The largest projects known to have used Spider Project are:
- A portfolio of construction projects for the 2014 Winter Olympic Games in Sochi
- A portfolio of construction projects for APEC Russia 2012 summit
- Spider Project site has a document, reportedly published together with Romtelecom, Romania at PMICOS conference, where a detailed report is provided on usage of Spider Project for managing of a portfolio of 1,600 projects, containing up to 170,000 activities.

== Software releases ==

Between 2007 and 2013 Spider Project released an average of 1.8 releases per month.

== Architecture ==

Though used for multi-user portfolio management, Spider does not have a server. It manages portfolios using the same software that manages individual projects. It does this with a distributed architecture, through software features and organisational procedures. This includes:

- Consolidating individual projects over a computer network into a portfolio, followed by redistributing projects, in case information in them has changed. This procedure must be executed regularly, following a schedule update cycle.
- Keeping information in "Corporate Reference Books, " which must be identical for all projects of the portfolio (e.g., resource information, resource calendars etc.). Corporate Reference Books should be protected by file system access control.

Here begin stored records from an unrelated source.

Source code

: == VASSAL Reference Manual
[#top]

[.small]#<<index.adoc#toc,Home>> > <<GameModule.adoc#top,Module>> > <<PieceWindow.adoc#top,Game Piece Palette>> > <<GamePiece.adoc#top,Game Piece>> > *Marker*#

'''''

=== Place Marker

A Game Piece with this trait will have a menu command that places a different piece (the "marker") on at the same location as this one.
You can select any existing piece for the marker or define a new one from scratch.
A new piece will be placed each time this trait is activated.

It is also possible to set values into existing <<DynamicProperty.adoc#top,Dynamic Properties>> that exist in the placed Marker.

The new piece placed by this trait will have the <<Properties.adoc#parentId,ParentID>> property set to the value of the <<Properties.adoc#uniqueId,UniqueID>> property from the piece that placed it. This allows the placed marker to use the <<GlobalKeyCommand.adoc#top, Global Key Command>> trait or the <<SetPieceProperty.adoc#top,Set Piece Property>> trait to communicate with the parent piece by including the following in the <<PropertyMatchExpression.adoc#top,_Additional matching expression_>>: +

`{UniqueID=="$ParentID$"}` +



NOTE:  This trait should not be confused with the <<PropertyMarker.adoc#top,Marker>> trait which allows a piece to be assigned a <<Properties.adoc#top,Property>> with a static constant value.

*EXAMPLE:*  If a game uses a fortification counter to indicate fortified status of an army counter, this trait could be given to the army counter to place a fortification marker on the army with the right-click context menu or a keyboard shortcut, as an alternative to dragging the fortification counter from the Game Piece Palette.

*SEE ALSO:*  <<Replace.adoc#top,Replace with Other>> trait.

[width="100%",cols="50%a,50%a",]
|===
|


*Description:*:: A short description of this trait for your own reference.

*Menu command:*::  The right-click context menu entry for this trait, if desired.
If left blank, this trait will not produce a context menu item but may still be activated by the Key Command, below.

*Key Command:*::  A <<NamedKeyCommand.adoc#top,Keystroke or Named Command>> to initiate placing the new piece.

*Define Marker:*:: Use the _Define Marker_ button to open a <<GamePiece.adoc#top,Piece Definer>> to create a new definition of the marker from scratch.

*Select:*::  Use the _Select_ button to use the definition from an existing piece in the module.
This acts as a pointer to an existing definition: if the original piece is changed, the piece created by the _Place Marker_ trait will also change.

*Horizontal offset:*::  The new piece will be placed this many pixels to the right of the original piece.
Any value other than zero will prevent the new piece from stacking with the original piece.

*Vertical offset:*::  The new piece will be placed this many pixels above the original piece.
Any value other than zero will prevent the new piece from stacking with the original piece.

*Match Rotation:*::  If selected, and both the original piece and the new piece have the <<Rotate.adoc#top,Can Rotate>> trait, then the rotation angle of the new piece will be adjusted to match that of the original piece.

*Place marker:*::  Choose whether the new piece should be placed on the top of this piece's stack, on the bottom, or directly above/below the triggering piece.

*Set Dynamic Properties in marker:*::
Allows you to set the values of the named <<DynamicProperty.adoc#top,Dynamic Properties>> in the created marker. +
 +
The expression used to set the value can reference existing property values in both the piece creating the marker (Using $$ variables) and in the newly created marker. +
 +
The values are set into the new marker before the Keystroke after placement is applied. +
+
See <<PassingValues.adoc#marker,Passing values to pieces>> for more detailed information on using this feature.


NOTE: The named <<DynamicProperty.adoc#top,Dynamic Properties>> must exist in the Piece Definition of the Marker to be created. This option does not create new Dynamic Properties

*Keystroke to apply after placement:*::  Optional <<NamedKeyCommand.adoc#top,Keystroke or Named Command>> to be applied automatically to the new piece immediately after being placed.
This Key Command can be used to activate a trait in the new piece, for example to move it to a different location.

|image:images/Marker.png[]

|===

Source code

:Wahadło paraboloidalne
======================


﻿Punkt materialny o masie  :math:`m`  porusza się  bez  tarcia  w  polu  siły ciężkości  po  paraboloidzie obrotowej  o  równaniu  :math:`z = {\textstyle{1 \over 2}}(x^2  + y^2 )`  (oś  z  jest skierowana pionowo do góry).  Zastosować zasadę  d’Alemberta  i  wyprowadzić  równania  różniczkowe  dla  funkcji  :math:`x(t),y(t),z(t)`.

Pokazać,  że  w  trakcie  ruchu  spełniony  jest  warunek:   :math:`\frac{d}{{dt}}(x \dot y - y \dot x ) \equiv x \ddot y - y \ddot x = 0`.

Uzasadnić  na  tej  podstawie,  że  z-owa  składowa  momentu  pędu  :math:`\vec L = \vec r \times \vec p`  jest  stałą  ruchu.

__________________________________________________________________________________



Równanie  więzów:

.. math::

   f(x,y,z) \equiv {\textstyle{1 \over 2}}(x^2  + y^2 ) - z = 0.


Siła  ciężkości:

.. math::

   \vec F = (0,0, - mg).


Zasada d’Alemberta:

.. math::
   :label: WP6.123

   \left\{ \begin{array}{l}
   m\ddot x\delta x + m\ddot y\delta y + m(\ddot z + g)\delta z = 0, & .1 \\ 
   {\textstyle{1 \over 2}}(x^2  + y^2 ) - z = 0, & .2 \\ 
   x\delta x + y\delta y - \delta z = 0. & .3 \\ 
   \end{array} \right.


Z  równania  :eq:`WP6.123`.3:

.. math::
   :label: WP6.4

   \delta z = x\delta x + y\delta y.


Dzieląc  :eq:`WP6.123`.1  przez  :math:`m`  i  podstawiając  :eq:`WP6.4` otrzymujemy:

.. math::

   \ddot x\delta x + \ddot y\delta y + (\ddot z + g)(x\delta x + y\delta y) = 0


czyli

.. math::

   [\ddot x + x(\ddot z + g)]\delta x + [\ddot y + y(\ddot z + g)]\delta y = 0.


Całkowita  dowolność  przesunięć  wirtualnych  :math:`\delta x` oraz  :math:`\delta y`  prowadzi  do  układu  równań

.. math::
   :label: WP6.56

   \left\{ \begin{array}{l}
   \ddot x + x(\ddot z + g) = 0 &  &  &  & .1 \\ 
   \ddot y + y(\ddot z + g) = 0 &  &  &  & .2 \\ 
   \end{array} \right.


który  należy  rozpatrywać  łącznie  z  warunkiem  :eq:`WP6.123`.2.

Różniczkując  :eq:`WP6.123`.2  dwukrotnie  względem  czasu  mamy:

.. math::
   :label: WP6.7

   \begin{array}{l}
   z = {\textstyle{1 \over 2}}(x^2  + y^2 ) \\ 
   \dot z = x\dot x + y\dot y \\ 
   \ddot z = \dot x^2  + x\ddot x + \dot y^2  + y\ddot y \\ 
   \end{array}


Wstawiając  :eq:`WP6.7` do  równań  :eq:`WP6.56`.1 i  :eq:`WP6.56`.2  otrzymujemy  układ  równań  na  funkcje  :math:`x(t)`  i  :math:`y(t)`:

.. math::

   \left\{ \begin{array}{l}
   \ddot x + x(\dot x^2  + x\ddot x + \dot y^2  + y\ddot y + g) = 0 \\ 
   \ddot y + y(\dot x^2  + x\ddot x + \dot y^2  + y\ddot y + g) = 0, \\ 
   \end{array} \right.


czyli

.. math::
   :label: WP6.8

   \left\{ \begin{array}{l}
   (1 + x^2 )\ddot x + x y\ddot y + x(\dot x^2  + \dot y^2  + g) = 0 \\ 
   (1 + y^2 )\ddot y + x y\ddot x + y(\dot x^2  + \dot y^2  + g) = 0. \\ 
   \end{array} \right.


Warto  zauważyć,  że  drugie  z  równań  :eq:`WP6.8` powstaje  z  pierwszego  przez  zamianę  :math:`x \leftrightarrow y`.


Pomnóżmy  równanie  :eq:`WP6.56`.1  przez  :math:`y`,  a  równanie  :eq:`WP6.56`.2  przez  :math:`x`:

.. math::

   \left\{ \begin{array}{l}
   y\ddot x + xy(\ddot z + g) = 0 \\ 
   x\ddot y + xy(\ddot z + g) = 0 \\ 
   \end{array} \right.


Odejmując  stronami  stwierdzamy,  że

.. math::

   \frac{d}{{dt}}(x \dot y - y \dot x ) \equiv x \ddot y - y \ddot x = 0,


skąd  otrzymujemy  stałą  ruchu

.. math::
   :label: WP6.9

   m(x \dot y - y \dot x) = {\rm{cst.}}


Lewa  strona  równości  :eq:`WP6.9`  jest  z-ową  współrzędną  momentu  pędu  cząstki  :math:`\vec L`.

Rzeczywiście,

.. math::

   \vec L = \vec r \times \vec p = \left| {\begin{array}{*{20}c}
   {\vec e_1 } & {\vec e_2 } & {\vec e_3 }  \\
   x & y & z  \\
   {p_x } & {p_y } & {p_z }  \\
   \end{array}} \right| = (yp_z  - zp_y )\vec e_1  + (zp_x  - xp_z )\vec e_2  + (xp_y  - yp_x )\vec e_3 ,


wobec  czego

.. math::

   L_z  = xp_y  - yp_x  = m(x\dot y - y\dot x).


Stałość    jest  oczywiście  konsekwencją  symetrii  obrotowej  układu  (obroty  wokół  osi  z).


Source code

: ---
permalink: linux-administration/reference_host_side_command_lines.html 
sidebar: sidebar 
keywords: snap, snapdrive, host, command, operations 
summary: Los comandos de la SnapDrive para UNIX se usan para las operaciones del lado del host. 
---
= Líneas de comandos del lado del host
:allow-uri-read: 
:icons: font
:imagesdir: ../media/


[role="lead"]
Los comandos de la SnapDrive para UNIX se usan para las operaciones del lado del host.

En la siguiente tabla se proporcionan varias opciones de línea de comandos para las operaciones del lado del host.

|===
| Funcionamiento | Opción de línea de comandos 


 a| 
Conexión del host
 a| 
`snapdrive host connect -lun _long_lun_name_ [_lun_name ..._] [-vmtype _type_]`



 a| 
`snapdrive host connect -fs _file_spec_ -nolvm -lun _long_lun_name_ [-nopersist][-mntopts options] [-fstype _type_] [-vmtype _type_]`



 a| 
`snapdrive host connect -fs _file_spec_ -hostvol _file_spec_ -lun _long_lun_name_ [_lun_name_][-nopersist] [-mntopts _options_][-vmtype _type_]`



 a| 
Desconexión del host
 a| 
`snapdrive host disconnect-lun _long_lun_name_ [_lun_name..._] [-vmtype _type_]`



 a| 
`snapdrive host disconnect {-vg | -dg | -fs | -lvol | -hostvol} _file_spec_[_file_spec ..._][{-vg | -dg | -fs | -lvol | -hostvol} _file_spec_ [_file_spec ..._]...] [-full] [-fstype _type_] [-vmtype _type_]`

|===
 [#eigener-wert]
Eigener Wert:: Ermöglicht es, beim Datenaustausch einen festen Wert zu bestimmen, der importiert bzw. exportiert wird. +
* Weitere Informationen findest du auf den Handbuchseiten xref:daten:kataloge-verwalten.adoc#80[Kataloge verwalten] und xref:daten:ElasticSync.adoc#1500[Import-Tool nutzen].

If Corporate Reference Books are updated, those working on individual projects must synchronize them with their schedules (e.g., to use new resources, etc.).

== Language support ==

Spider Project is available in English, Russian, Romanian and Portuguese and Spanish.

== Software versions ==

Spider project is available in four versions, which differ in functionality and price:

- Professional
- Desktop Plus
- Desktop Lite
- Lite

The Professional and Lite versions are also available in demo versions. The demo versions provide most program features and have no expiration time, but have a limit of 40 activities (though any number of project phases).

A Spider Project licence lets users access and distribute to any number of other users a Spider Project Viewer. Spider Project Viewer can open and analyse Spider Project files and generate reports, but not modify the project file.